Work request - Among the records below, find each line containing the word "Xbox" and copy it.

○ ○ ○ ○ ○ ○ ○

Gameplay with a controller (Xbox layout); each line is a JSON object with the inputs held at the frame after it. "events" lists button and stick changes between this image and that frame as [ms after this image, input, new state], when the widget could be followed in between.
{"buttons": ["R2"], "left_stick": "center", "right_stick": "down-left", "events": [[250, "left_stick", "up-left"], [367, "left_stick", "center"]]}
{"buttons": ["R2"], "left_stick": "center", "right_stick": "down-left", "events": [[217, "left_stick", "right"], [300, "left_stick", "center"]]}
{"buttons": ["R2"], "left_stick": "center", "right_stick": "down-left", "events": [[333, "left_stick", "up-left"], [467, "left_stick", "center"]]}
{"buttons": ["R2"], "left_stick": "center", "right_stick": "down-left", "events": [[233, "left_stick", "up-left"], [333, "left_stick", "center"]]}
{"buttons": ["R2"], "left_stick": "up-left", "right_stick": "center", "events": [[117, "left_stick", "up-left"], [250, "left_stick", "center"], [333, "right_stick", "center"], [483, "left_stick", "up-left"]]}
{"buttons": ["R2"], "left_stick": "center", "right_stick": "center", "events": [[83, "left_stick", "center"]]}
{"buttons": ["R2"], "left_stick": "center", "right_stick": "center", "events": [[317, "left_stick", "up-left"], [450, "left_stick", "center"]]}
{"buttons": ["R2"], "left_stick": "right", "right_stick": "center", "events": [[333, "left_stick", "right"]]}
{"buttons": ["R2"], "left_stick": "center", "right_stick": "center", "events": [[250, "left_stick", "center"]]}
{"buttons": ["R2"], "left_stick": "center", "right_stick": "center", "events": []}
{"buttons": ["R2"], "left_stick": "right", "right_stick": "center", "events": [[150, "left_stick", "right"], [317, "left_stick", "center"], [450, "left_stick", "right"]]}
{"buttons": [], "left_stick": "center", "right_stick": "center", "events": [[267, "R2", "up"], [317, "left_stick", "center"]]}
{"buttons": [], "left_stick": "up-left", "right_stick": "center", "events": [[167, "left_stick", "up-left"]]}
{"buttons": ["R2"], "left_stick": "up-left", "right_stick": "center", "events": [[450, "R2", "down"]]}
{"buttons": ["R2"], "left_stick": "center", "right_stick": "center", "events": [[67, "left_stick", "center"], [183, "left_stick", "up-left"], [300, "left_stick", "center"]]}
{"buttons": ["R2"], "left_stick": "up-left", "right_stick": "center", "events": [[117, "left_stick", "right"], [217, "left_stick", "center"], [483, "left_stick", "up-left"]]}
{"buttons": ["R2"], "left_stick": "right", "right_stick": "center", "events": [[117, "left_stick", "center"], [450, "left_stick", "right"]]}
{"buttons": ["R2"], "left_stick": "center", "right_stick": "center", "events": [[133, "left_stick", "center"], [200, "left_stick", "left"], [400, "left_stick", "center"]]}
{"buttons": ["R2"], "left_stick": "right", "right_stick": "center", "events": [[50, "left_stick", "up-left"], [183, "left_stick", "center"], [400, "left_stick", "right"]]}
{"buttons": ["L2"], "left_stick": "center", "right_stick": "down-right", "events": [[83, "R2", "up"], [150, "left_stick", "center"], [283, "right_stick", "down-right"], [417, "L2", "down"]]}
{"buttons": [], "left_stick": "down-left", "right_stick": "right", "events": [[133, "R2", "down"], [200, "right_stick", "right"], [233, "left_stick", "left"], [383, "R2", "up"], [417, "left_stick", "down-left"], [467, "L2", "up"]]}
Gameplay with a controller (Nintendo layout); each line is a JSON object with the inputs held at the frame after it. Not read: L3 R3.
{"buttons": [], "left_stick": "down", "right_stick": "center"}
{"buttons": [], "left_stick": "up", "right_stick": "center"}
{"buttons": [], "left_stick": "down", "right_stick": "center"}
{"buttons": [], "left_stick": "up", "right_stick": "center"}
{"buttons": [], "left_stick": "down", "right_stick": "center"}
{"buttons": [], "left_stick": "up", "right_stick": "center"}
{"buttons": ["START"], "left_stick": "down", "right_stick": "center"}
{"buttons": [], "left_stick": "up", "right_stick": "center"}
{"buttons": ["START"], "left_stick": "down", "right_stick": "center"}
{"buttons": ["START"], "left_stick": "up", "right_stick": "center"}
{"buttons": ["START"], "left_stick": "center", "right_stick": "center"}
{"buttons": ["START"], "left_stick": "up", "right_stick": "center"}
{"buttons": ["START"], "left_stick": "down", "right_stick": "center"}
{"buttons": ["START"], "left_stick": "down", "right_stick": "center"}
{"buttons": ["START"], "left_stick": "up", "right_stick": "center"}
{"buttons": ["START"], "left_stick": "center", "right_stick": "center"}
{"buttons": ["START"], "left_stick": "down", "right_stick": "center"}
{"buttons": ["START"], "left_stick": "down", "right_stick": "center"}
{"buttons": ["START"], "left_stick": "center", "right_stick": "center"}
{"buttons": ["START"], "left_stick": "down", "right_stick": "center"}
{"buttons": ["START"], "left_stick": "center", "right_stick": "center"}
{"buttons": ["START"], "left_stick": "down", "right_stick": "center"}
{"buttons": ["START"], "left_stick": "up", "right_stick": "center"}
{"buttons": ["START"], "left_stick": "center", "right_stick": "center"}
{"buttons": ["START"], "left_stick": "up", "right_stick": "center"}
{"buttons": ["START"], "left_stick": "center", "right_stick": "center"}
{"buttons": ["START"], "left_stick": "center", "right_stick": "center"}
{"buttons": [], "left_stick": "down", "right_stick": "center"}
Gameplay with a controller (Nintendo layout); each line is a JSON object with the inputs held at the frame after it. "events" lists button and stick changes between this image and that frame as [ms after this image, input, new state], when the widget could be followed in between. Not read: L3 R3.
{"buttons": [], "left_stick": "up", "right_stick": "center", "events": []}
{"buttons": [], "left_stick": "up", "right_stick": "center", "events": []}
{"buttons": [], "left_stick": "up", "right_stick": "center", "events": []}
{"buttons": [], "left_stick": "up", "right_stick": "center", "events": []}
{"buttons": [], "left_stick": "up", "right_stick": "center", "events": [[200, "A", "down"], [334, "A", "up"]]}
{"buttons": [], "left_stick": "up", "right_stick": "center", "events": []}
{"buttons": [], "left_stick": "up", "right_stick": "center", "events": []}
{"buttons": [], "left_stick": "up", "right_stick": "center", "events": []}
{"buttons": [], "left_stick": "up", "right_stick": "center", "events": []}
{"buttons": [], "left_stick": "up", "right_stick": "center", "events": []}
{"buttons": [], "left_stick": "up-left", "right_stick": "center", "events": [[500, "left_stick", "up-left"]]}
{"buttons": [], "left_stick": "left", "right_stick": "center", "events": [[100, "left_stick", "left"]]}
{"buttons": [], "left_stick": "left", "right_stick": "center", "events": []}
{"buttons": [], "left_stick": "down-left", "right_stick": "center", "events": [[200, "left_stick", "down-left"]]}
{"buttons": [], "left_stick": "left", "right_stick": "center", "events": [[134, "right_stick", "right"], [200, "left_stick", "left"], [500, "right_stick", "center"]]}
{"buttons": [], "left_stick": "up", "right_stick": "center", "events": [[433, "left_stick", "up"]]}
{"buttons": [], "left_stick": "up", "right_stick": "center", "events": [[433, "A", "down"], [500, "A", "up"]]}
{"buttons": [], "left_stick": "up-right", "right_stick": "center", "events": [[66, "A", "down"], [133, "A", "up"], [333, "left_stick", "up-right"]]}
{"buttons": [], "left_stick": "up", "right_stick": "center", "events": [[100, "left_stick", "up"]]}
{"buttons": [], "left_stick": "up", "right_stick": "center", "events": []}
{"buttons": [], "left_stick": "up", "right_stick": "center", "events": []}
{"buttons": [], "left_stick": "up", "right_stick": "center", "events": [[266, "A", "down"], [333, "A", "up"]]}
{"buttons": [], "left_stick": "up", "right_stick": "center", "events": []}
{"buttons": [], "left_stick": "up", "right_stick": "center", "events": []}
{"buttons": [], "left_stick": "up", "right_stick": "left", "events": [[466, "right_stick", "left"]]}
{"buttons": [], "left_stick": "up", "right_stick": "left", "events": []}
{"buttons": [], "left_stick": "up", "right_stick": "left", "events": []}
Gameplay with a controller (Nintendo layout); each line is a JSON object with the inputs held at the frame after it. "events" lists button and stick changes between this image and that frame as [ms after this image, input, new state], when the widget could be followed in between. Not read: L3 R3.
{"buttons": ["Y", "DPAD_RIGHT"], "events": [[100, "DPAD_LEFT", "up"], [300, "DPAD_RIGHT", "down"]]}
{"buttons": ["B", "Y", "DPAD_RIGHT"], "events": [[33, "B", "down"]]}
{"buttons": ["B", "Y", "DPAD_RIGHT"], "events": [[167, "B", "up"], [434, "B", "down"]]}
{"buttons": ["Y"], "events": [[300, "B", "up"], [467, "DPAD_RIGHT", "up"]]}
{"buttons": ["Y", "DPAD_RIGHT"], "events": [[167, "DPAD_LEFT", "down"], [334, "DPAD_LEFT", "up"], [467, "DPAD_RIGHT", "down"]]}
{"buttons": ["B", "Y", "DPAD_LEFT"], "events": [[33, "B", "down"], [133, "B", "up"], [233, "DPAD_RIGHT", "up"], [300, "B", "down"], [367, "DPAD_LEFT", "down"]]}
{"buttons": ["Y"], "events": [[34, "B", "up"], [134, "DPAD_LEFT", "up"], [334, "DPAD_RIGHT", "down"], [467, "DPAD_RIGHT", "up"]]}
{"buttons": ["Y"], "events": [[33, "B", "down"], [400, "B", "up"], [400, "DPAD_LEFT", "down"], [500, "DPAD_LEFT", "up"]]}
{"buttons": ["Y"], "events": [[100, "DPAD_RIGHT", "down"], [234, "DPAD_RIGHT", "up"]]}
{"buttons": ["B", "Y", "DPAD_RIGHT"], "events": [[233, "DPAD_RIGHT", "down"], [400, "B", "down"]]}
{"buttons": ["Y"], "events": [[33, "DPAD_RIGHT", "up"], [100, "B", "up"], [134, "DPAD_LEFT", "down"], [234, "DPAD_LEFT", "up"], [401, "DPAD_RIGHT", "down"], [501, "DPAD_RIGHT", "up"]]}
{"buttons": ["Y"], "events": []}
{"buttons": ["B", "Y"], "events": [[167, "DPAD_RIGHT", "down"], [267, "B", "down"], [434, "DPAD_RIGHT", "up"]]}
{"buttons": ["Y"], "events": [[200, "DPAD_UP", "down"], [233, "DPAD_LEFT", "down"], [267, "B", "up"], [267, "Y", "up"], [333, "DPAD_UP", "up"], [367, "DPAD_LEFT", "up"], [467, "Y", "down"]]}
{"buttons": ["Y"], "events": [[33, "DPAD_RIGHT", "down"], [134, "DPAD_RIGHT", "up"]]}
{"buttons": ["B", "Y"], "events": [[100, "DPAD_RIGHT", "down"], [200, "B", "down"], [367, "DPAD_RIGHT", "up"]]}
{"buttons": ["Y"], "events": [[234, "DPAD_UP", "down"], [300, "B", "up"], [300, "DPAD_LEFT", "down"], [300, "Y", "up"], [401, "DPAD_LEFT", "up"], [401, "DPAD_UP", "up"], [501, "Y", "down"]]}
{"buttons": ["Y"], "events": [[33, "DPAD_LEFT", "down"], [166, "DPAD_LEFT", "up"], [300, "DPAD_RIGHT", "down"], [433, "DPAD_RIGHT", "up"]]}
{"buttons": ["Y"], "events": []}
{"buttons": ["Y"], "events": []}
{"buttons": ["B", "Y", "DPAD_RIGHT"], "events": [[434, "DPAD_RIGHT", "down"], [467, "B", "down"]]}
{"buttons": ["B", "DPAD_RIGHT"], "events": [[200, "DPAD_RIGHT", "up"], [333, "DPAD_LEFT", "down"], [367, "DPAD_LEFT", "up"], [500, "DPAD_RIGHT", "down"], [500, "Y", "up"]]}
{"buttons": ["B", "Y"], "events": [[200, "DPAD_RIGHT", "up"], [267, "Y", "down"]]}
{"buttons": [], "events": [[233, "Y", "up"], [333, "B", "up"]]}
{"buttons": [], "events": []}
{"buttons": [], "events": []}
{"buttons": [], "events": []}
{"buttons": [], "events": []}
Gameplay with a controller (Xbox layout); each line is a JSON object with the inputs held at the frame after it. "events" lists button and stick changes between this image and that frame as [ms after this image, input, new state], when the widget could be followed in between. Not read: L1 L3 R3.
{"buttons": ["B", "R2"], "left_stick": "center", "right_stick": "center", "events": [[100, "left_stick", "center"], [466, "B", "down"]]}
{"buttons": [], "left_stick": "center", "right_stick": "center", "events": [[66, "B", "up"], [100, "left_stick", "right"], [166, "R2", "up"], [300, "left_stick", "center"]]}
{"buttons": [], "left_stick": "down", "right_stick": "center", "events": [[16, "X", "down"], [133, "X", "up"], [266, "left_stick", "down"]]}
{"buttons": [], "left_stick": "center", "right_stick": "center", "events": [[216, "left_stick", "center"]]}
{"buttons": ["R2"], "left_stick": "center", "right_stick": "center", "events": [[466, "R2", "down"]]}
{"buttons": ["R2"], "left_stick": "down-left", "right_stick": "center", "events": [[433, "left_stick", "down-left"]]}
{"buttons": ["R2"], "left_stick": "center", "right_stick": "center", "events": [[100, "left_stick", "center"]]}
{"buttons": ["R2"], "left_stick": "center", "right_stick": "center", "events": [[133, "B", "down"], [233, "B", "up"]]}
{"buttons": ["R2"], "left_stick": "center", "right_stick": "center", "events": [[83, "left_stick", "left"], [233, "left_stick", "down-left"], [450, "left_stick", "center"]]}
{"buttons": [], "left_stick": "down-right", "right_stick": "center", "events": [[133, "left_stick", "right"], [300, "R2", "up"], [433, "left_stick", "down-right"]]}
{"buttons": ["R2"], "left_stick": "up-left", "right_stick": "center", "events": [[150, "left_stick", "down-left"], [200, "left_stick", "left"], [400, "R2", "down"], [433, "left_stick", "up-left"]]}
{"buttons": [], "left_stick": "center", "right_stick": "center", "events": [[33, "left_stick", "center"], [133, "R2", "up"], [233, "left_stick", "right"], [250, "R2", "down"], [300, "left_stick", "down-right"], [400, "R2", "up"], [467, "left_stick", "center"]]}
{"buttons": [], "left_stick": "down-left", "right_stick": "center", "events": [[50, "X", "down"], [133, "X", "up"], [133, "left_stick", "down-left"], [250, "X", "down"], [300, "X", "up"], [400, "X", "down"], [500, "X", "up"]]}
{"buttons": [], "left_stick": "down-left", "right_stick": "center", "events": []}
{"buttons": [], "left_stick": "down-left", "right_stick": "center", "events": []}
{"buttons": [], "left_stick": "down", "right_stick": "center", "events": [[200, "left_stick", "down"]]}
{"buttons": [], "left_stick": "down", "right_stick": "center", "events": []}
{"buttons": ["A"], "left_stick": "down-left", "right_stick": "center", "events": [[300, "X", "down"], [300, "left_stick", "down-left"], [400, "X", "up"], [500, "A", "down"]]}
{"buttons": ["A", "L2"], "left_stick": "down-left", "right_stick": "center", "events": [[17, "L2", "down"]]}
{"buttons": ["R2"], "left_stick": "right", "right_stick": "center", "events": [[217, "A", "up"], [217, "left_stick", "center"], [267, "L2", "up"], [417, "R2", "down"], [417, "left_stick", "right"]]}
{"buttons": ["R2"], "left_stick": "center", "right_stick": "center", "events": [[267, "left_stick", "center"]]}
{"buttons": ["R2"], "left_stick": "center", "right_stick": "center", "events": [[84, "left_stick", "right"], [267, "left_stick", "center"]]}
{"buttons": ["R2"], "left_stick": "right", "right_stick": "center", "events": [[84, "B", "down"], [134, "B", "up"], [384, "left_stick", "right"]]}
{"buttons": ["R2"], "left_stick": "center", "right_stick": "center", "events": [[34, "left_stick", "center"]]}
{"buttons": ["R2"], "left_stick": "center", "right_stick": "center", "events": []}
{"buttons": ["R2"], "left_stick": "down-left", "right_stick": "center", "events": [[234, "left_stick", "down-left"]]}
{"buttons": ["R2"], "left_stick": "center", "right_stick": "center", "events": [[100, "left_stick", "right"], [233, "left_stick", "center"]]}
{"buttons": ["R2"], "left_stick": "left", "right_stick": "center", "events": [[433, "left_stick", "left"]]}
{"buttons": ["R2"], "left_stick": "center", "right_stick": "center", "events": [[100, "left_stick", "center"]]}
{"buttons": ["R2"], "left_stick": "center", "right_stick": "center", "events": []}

○ ○ ○ ○ ○ ○ ○

Written answer -
Gameplay with a controller (Xbox layout); each line is a JSON object with the inputs held at the frame after it. "events" lists button and stick changes between this image and that frame as [ms after this image, input, new state], when the widget could be followed in between.
Gameplay with a controller (Xbox layout); each line is a JSON object with the inputs held at the frame after it. "events" lists button and stick changes between this image and that frame as [ms after this image, input, new state], when the widget could be followed in between. Not read: L1 L3 R3.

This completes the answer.